## [WHAT YOU ARE ASKED TO DO]
Copy the part of the coating forum thread below that begins at "## E38_ross (May" and stops after "(Nov 22, 2009)", but swap "durability" for "longevity".

## [DOCUMENT EXTRACT]
<<<<
# Nanolex VS Gtechniq VS Aquartz (Cquartz)



## dohc-vtec (Mar 19, 2010)

Nanolex professional paint sealant
Gtechniq C1
Aquartz paint and glass protection (Cquartz)

If cost wasn't a factor, which one would you choose and why?

Which one will be the most durable?


----------



## E38_ross (May 10, 2010)

C1 because in terms of durability i do believe it pips both, though it may not be by a great deal, but pretty sure it does in tests i've seen.


----------



## Amused (Nov 22, 2009)

You forgot to mention Optimum's Opti-Coat in this group of new coatings


----------



## Alan W (May 11, 2006)

There are only a handful of people in the UK with OOC and it is not widely known about Amused. 

Many more Glass/Si02 coatings will follow. :thumb:

Alan W


----------



## MDRX8 (Feb 23, 2006)

I have used C1 and very pleased with the results. Have not used the other two.


----------



## Bigpikle (May 21, 2007)

Alan W said:


> There are only a handful of people in the UK with OOC and it is not widely known about Amused.
> 
> Many more Glass/Si02 coatings will follow. :thumb:
> 
> Alan W




I know which I'd take


----------



## blackjz (Dec 23, 2008)

may i know what that would be sir?


----------



## Alan W (May 11, 2006)

Bigpikle said:


> I know which I'd take


...and so do I! :lol:

Alan W


----------



## Cquartz (Jan 31, 2009)

dohc-vtec said:


> Nanolex professional paint sealant
> Gtechniq C1
> Aquartz paint and glass protection (Cquartz)
> 
> ...


just one remark, the Aquartz is not the same formula as the upcoming C.quartz , so you cant compare yet.


----------



## dohc-vtec (Mar 19, 2010)

Is the Cquartz going to be better then?


----------
>>>>
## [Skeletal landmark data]
<<<<
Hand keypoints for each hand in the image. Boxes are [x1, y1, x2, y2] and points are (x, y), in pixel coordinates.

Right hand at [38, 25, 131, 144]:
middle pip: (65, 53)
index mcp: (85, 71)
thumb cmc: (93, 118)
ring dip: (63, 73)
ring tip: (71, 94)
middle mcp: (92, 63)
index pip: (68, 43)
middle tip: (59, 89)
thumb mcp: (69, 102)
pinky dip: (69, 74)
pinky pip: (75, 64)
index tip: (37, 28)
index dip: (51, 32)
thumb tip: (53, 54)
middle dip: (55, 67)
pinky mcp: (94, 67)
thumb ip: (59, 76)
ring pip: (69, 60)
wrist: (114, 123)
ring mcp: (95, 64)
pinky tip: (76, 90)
>>>>
## [ANSWER BELOW]
## E38_ross (May 10, 2010)

C1 because in terms of longevity i do believe it pips both, though it may not be by a great deal, but pretty sure it does in tests i've seen.


----------



## Amused (Nov 22, 2009)